→ Passage provided
4. Dialogue with nursing to gain commitment

Most perioperative nurses are looking forward to resuming normal caseloads. However, it is important to remain sensitive to their situation. Many OR nurses will have been diverted to COVID-19 efforts, and they will still be recovering from these demanding assignments. Hospital leaders should avoid mandating extra shifts. As with surgeons, take a consultative approach — and again, offer options.

As the recovery plan begins to solidify, OR leaders will able to quantify staffing needs and available hours. Communicate the opportunity to staff, and then work individually with nurses who might be interested in working additional shifts. Many hourly employees will welcome the recovery surge as a chance to replace lost income.

Hospital leaders should also consider offering OR nurses a financial bonus for taking additional shifts during the OR recovery period. Even a modest amount will convey to nurses that their work is appreciated, and it could help you bolster staff morale at this critical time.

→ Activity 1
Reproduce the passage on dialogue with nursing, starting at the words "Most perioperative nurses" and stopping after "again, offer options.".
→ Activity 2
Extend the passage on dialogue with nursing, picking up after its final sentence.
You can disregard the listing entirely.

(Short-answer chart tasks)

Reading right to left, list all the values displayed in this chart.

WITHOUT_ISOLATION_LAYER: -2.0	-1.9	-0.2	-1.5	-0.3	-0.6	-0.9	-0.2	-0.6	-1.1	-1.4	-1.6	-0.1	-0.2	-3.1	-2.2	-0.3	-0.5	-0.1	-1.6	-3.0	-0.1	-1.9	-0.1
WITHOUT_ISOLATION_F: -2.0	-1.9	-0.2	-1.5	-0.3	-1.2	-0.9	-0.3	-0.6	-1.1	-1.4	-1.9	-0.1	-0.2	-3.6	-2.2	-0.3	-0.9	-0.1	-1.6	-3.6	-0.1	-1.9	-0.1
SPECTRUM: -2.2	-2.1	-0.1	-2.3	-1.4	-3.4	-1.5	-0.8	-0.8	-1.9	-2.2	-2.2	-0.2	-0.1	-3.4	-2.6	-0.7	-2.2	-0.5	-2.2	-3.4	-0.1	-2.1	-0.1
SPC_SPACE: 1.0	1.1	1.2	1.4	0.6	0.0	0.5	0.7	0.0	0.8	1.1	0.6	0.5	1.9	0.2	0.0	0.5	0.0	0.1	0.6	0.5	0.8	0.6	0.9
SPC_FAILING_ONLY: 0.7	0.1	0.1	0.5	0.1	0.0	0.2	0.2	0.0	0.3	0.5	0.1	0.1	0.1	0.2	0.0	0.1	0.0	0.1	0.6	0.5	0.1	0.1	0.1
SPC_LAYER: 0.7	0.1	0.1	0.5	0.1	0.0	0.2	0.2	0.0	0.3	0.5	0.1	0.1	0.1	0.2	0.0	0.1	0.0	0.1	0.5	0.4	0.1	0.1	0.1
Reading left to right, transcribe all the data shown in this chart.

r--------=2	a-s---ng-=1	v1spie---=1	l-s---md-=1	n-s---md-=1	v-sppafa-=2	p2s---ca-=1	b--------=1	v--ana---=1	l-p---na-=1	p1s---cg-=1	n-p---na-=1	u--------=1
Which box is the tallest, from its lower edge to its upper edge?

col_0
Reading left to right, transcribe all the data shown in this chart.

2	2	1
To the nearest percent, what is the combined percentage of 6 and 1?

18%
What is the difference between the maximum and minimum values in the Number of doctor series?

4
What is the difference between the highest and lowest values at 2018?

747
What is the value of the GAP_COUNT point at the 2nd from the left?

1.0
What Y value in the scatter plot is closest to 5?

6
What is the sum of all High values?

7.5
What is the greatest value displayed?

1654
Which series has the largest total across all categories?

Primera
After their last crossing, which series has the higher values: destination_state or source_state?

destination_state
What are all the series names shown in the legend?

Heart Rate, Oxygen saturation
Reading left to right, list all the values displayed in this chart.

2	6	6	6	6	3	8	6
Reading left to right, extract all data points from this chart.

→ Exercise answer 1
Most perioperative nurses are looking forward to resuming normal caseloads. However, it is important to remain sensitive to their situation. Many OR nurses will have been diverted to COVID-19 efforts, and they will still be recovering from these demanding assignments. Hospital leaders should avoid mandating extra shifts. As with surgeons, take a consultative approach — and again, offer options.

→ Exercise answer 2
5. Communicate with patients to win back business

As the pandemic subsides, ORs can start rescheduling elective surgeries. However, do not wait for the “all clear” signal to begin reaching out to patients. While patient communication is primarily the surgeon’s responsibility, hospitals need to support the process and make sure all messages are aligned.

A hospital’s most powerful tool in this regard is the Preadmission Testing (PAT) clinic. The role of PAT is to make sure all patients are medically optimized prior to the day of surgery. Key tasks include coordinating labs and radiology studies, managing patient comorbidities, and ensuring clinical and financial clearances are in place. These services will be even more important as the OR stretches operations to accommodate pent-up surgery demand.

Make sure PAT staff carefully monitor history and physical (H&P) and laboratory reports. Many reports will expire during the postponement period, creating fresh hassles for both patients and physicians. The PAT clinic should coordinate with surgeon offices to update tests as needed. In addition, consider engaging a special provider (such as a hospitalist or an NP) to review and update expired H&Ps on the day of surgery. The cost is minimal compared to the savings from avoided case delays and cancellations.

Now is the time to review your hospital’s policies on patient financial responsibility. As unemployment jumps and workers lose health benefits, many surgery patients will have difficulty meeting co-pays and deductibles. Finance leaders should consider establishing more flexible payment terms. Many patients will appreciate the support, and it will help remove one of the obstacles to a strong OR recovery.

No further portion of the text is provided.